And nvfortran prints,

nvlink warning : Skipping incompatible '/usr/lib64/libdl.a' when searching for -ldl
nvlink warning : Skipping incompatible '/usr/lib/gcc/x86_64-pc-linux-gnu/12.2.0/../../../../lib64/libdl.a' when searching for -ldl
nvlink warning : Skipping incompatible '/usr/lib64/libpthread.a' when searching for -lpthread
nvlink warning : Skipping incompatible '/usr/lib/gcc/x86_64-pc-linux-gnu/12.2.0/../../../../lib64/libpthread.a' when searching for -lpthread
nvlink warning : Skipping incompatible '/usr/lib64/librt.a' when searching for -lrt
nvlink warning : Skipping incompatible '/usr/lib/gcc/x86_64-pc-linux-gnu/12.2.0/../../../../lib64/librt.a' when searching for -lrt

Not sure if there's an elegant way to switch back and forth between gcc11 and gcc12.

jayesh commented on 2022-12-20 13:04 (UTC) (edited on 2022-12-20 13:08 (UTC) by jayesh)

Based on the discussions here: https://forums.developer.nvidia.com/t/mpi-fortran-on-archlinux/237491

I've now patched nvhpc (22.11-2 now) to use OpenMPI-4.0.x as the default MPI : https://gitlab.com/badwaik/archlinux/aur/nvhpc/-/commit/2ffaa1da97c479cd63d06d3310fd48be74c650e7

This should solves the problems for now till NVHPC shifts to using HPC-X as the default MPI. Please let me know if you encounter any problems with the new arrangements.

jayesh commented on 2022-12-19 12:54 (UTC) (edited on 2022-12-19 12:54 (UTC) by jayesh)

All the older versions are also making the program crash in the same way, so now I'm definitely sure that the error comes from some mismatch in the either libc or some similar libraries.
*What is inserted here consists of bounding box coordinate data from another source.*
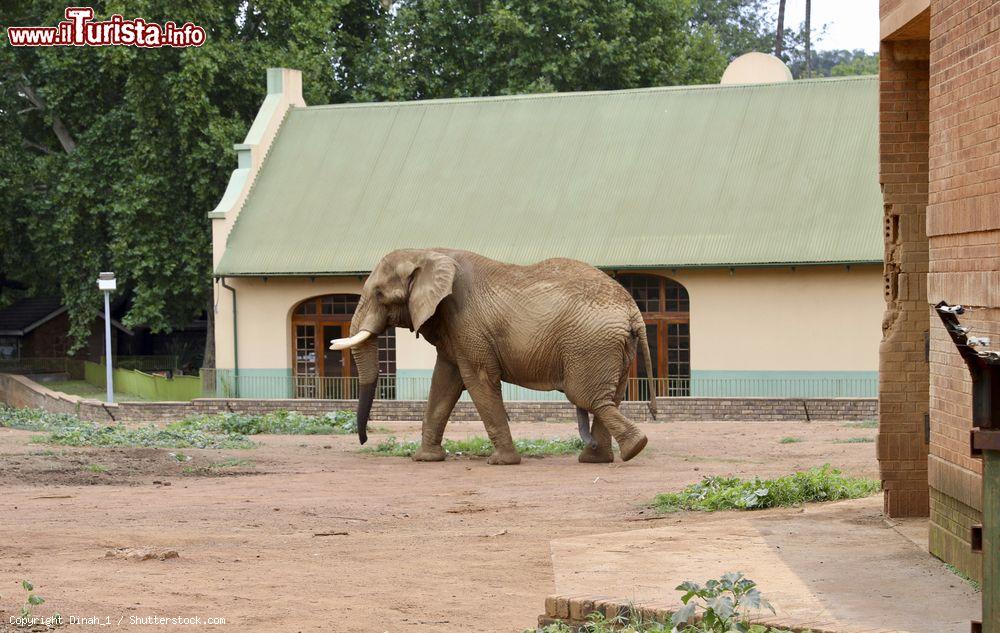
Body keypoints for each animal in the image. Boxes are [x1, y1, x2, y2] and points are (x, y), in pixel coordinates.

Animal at [330, 248, 656, 464]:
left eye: (380, 295)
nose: (363, 440)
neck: (428, 253)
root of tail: (632, 310)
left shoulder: (467, 323)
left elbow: (477, 380)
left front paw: (501, 462)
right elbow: (444, 382)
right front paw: (426, 458)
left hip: (590, 343)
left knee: (588, 397)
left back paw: (632, 449)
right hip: (612, 348)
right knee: (608, 398)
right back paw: (599, 458)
So, I don't see any advantage in making the older versions available without more information.

jayesh commented on 2022-12-19 12:25 (UTC) (edited on 2022-12-19 12:54 (UTC) by jayesh)

Thank you for the comment. I am not an expert in Fortran, but I have managed the reproduce the issue with the official Nvidia tarball (not just with AUR), so I'm assuming something is incompatible with ArchLinux and Nvidia's NVHPC compiler itself. I've filed a discussion forum post to the same effect: https://forums.developer.nvidia.com/t/mpi-fortran-on-archlinux/237491

In the meantime, I'll be making the versions 22.7 and 22.9 available as AUR packages as well so that people can downgrade to them temporarily.

UPDATE: All the older versions are also making the program crash in the same way, so now I'm definitely sure that the error comes from some mismatch in the either libc or some similar libraries. So, I don't see any advantage in making the older versions available without more information.

ylee commented on 2022-12-19 05:36 (UTC)

@jayesh I have the same error as @aitzkora has, and the /usr/bin/mpirun also fails with the following error message:

❯ /usr/bin/mpirun -np 4 ./a.out
[clink:950989] *** Process received signal ***
[clink:950989] Signal: Segmentation fault (11)
[clink:950989] Signal code: Address not mapped (1)
[clink:950989] Failing at address: (nil)
[clink:950989] [ 0] /usr/lib/libc.so.6(+0x38a00)[0x7f4c7ac51a00]
[clink:950989] *** End of error message ***
[1]    950989 segmentation fault (core dumped)  /usr/bin/mpirun -np 4 ./a.out

It was tested with the same hello world program. Let me know if you have any suggestions.

aitzkora commented on 2022-12-16 10:18 (UTC)

thanks @jayesh for taking time. I will use the system-wide mpirun as a work-around but I was surprise that does not work with the mpirun provided by NVIDIA. Effectively, some hidden init process such as hydra could prevent mpirun programs to run correctly. Bests

jayesh commented on 2022-12-14 11:02 (UTC)

@aitzkora

I have seen that using native mpirun with /usr/bin/mpirun -n 3 ./main works perfectly for me. Can you confirm if it works for you as well? In that case, I'll say there's some issue in using the nvhpc's mpirun. I am suspecting that you need to use Hydra or similar runtime to use nvhpc's mpirun correctly.